Detrás de la pared, solía haber una higuera,
con un gato “sarnosu” buscando pájaros y langostos como única alternativa a la
exigua ración de tripa de chorizo.
Las mujeres decían en extremeño cosas
del tipo: “Voy a tenel que ili aviandu la comía a ehti hombri, que ehtará al
venil ca y cuandu”. O bien: “No sé, paeci que barruntu demuación”. O quizá:
“Antiel llamó la muchacha, y dici: ‘¡Mu bien mama!, la señora moh tieni una
llavi a ca una, pa que entrémuh y salgámuh cuandu querámuh...’, así que dici
que ehtá bien contenta”.
A veces un silencio total
inundaba la solana, y era sutilmente roto por una “mujerina” que decía algo así
como: “¡Hay que vel cómu rejundin ya lah tardih!” Y en efecto, las tardes
“rejundían”, al contrario que la vida y el tiempo, que tienen un crédito
demasiado corto para mantener en pie solanas y tradiciones varias.
Aquellas solanas que tú y yo
conocimos, ya apenas existen.
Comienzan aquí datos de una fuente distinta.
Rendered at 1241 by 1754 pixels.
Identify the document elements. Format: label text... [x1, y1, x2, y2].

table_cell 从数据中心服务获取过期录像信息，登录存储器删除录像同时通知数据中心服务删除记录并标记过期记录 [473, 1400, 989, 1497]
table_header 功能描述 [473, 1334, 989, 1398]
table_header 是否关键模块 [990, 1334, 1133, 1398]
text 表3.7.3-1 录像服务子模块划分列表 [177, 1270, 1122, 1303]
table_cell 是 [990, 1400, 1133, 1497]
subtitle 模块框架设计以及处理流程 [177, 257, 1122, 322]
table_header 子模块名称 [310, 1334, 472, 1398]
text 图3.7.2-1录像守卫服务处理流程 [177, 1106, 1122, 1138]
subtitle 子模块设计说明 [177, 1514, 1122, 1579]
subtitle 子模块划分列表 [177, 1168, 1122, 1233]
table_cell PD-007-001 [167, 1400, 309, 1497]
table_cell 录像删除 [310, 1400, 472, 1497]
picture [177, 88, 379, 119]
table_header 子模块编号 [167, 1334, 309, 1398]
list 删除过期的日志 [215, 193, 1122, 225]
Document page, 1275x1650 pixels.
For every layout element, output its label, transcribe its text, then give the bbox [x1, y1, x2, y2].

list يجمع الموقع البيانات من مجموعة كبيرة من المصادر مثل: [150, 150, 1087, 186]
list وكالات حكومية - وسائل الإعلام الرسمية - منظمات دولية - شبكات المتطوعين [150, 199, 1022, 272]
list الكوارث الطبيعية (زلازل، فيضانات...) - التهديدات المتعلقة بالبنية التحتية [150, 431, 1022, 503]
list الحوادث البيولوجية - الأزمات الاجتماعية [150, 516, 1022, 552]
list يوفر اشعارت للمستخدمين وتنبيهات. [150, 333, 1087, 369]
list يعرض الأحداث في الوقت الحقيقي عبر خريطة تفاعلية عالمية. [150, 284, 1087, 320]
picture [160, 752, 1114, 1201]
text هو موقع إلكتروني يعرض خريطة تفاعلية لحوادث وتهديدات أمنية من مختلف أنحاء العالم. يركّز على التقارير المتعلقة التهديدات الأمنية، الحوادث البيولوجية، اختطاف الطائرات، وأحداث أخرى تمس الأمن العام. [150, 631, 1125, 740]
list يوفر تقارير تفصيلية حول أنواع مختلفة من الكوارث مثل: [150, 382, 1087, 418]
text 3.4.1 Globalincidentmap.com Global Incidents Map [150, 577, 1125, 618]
Su estampa costumbrista (antítesis de “Las
meninas” de Velázquez), se hizo soluble en el tiempo y acabó desapareciendo, incluidas la pared de
piedra y la higuera, suplantadas por la casa de ladrillos de colores y
jardineras blancas con motivos egipcios. Las antiguas solanas, siempre me
recordaron aquel poema de Juan Ramón Jiménez de “El viaje definitivo”, que
decía aquello de: “Y yo me iré, y se quedarán los pájaros cantando; y se
quedará mi huerto con su verde árbol y con su pozo blanco.” O también: “Se
morirán aquellos que me amaron, y el pueblo se hará nuevo cada año (...); ... y tocarán, como esta tarde están tocando,
las campanas del campanario”.
Decía Don Quijote (sabio
Cervantes) que: “En los nidos de antaño, no hay pájaros hogaño”. Por eso, es
cierto, que todo lo que se va no vuelve, y, seguramente, tenga que ser así.
Pero los incorregibles nostálgicos que aún cantamos al recuerdo, tenemos la
obligación moral de guardar una memoria y un espacio de aquellas cosas que, por encima de las miserias del pasado, tuvieron también una lírica (y a veces
una épica), y merecen, sí, un humilde sitio en la intrahistoria de nuestras
vidas.
Ahora, los ancianos, se sientan
en sofisticados bancos municipales, en una suerte de nuevos mentideros al uso,
que nadie calculó teniendo en cuenta los aires del norte, mira tú.